Law enforcement at the border encountered more than 100,000 migrants at the border in February, Customs and Border Protection (CBP) announced Wednesday, as the Biden administration faces a dramatically escalating crisis – and admits the numbers are "overwhelming."
CBP encountered 100,441 individuals in February, a 28 percent increase over January, the agency said. Of those, 19,246 individuals were in family units; 9,457 were unaccompanied children (UACs) and 71,598 were single adults.
So far, encounters in FY 2021 to date is 97 percent higher than FY 2020 and 24 percent higher than FY 2019 -- when there was a crisis at the border. In FY 2021 through February, officials encountered 29,792 UACs and single minors -- over 3,000 of these children are under age of 12 and 26,850 are aged 13 to 17.
A source told Fox News earlier that more than 70% of those encountered were expelled via the Title 42 public health order that allows authorities to quickly return migrants to country of travel. Activist groups have urged the administration to end Title 42 expulsions, but so far it has not done so.
The numbers are the latest sign that the surge in migrants risks turning into a tidal wave by the time peak migration season hits later this year. In the 2019 border crisis, the height was in May when agents encountered 144,000 migrants. In February that year, apprehensions were at 76,000 and 57,000 in January.
Acting CBP Commissioner Troy Miller said on a call with reporters that the administration is "moving as fast as we can" to rebuild the immigration system but warned "this is going to take time."
"The border is not open -- do not believe human smugglers who tell you otherwise," he said.
Meanwhile drug seizures are up 50 percent from Jan. 2021. While fentanyl seizures were down slightly in February, Miller noted a "dramatic" 360 percent increase in seizures compared to this time last year.
The administration has been scrambling to deal with a migrant crisis and has seen a spike in child migrants – the number of migrant children in custody along the border has tripled in the past two weeks to more than 3,250. Meanwhile, it has been opening more facilities, including looking at opening a Virginia military base – and ending capacity limits due to COVID-19.
The administration has come under fire from Republicans, who have said the dramatic reversal of Trump-era policies has incentivized migrants to come north, and made the U.S. less able to handle the surge
Biden’s administration has ended policies like the Migrant Protection Protocols (MPP), which kept migrants south of the border while waiting for their hearings – as well as asylum agreements with Northern Triangle countries. It has also narrowed Immigration and Customs Enforcement (ICE) priorities for arrests and deportations.
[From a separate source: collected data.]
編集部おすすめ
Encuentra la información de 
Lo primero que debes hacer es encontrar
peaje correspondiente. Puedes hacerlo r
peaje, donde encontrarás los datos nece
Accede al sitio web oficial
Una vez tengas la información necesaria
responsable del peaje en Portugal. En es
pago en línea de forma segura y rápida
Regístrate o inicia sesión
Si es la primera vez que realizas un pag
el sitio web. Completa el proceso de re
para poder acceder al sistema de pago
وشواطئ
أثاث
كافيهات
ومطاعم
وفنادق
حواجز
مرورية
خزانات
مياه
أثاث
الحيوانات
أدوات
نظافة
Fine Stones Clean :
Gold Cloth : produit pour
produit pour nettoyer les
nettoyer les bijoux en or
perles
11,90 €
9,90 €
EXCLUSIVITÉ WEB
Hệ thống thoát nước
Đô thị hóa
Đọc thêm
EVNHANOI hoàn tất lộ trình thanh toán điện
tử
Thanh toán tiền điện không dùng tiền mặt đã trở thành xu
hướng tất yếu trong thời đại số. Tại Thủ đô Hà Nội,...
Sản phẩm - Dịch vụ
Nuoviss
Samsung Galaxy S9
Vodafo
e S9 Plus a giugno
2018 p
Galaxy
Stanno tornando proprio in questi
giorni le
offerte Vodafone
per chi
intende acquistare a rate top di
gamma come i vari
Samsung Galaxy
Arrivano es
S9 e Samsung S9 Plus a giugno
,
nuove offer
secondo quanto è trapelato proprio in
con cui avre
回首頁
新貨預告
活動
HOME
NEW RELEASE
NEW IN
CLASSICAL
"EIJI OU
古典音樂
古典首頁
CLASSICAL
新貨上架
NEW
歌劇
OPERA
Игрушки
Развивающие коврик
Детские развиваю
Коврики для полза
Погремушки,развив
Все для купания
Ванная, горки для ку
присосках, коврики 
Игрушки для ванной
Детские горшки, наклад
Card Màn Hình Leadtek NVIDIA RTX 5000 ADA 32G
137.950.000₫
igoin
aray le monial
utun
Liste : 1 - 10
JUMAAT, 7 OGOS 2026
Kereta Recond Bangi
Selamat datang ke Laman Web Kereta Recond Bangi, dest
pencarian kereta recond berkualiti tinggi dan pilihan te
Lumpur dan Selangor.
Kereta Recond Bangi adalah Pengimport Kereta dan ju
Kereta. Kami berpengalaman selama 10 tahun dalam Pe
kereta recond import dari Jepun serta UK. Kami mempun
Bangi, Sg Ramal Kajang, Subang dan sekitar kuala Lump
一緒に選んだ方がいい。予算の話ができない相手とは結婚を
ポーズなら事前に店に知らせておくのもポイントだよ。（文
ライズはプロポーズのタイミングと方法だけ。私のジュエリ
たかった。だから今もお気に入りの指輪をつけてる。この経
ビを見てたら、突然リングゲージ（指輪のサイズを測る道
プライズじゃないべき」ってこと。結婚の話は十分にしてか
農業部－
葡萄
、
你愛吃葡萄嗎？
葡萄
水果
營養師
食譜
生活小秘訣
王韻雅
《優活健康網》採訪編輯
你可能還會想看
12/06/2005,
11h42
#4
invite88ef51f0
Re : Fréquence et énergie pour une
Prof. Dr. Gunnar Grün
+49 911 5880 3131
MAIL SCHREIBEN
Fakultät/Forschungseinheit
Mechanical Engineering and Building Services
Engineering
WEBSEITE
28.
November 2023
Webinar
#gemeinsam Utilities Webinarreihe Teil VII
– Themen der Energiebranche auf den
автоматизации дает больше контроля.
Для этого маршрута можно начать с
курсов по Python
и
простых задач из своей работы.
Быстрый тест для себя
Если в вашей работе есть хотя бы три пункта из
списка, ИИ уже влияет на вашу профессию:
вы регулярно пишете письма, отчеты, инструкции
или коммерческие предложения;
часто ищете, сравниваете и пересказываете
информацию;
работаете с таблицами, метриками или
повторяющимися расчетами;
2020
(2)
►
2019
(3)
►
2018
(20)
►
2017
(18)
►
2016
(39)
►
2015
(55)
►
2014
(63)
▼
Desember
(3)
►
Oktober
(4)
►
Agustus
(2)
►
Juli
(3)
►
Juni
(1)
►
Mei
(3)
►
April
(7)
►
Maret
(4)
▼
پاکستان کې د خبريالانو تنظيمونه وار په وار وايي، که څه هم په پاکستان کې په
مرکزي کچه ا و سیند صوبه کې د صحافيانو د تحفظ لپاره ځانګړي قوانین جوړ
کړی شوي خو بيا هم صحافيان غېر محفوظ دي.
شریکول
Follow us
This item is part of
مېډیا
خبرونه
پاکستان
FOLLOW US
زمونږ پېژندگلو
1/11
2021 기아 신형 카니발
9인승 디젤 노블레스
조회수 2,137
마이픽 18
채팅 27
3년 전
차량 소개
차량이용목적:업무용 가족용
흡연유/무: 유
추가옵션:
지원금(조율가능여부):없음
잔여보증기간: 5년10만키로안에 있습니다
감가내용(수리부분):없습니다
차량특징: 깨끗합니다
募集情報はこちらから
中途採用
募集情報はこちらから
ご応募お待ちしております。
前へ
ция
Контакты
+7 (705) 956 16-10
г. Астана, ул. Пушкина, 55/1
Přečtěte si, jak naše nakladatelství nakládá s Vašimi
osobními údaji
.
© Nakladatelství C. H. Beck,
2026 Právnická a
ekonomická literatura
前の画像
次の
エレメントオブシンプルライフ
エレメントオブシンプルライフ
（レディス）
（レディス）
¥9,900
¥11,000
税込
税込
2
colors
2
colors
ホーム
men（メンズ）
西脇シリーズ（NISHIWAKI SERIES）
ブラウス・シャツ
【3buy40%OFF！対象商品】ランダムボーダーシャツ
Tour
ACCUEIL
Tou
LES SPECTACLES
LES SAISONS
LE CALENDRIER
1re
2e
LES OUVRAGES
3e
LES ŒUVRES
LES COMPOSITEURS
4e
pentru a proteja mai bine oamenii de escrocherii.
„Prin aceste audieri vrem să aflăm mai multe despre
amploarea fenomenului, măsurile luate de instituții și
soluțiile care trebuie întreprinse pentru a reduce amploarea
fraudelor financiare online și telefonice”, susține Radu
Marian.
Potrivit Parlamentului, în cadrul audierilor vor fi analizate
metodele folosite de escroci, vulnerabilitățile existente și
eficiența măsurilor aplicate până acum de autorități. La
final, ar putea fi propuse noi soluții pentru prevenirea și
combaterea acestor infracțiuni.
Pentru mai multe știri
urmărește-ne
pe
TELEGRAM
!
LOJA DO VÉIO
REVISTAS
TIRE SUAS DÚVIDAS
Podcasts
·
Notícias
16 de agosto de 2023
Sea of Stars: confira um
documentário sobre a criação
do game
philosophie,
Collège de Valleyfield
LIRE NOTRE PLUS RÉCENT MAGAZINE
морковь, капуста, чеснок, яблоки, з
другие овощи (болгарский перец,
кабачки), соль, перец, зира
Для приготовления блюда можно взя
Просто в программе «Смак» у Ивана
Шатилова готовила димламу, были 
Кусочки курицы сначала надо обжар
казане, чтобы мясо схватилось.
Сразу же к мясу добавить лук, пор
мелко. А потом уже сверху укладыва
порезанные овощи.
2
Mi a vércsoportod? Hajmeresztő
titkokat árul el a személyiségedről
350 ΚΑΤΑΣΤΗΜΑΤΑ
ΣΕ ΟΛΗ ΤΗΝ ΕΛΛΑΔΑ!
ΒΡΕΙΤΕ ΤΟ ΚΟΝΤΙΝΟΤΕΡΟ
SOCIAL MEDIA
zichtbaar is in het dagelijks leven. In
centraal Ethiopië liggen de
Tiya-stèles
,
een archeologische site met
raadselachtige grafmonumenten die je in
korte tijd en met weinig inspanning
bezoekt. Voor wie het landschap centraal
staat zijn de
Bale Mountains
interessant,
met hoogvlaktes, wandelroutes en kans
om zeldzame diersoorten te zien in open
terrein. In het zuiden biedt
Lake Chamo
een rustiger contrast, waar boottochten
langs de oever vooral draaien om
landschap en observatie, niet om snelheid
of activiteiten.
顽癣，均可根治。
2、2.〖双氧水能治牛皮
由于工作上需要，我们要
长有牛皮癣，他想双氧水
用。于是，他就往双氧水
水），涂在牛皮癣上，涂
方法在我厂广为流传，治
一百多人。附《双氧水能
Meanwhile, the White House has proposed a sweeping immigration bill that will grant a pathway to citizenship for millions of illegal immigrants.
The administration has denied there is a crisis, calling it a "challenge" instead – although DHS Secretary Alejandro Mayorkas this week admitted the numbers were "overwhelming" and asked staff to volunteer to help CBP.
It has also been trying to spread the message that the border is not open, and that migrants should not make the journey.
"We are not saying, ‘Don’t come,’" Mayorkas said last week. "We are saying, ‘Don’t come now because we will be able to deliver a safe and orderly process to them as quickly as possible.'"
Miller, asked by reporters why there was a surge, cited "unparalelled" economic instability, the pandemic, hurricanes, violence and unemployment in their home countries.
‘Put all those issues together and you are going to see folks who are looking for a better way of life," he said.
Roberta Jackson, the special coordinator for the southern border, on Tuesday repeated the claim that the border was "not open," adding that part of the plan was to fund measures with a $4 billion package that would tackle the "root causes" of migration.
Asked if it was a coincidence that the surge coincided with Biden-era policies, Jackson said migrants were responding to "hope."
"There was a hope for a more humane policy after four years of pent up demand, so I don't know if I would call that a coincidence but the idea that a more humane policy would be in place would have driven people to make that decision, but more importantly it definitely drove smugglers to express disinformation, spread disinformation about what was now possible," she said at a White House press briefing.
Republicans, however, have blamed the administration squarely for the crisis. Senate Minority Leader Mitch McConnell, R-Ky., said on the Senate floor that Mayorkas and the administration was "failing" at the border, and took issue with his warning for migrants that now was not the time to travel.
"Now is not the time to come? Well when is the right time to break federal law? There is going to be a good time and people need to just be patient and wait for their signal?" he asked. "What on earth are they talking about?"
Fox News' Peter Hasson and John Roberts contributed to this report.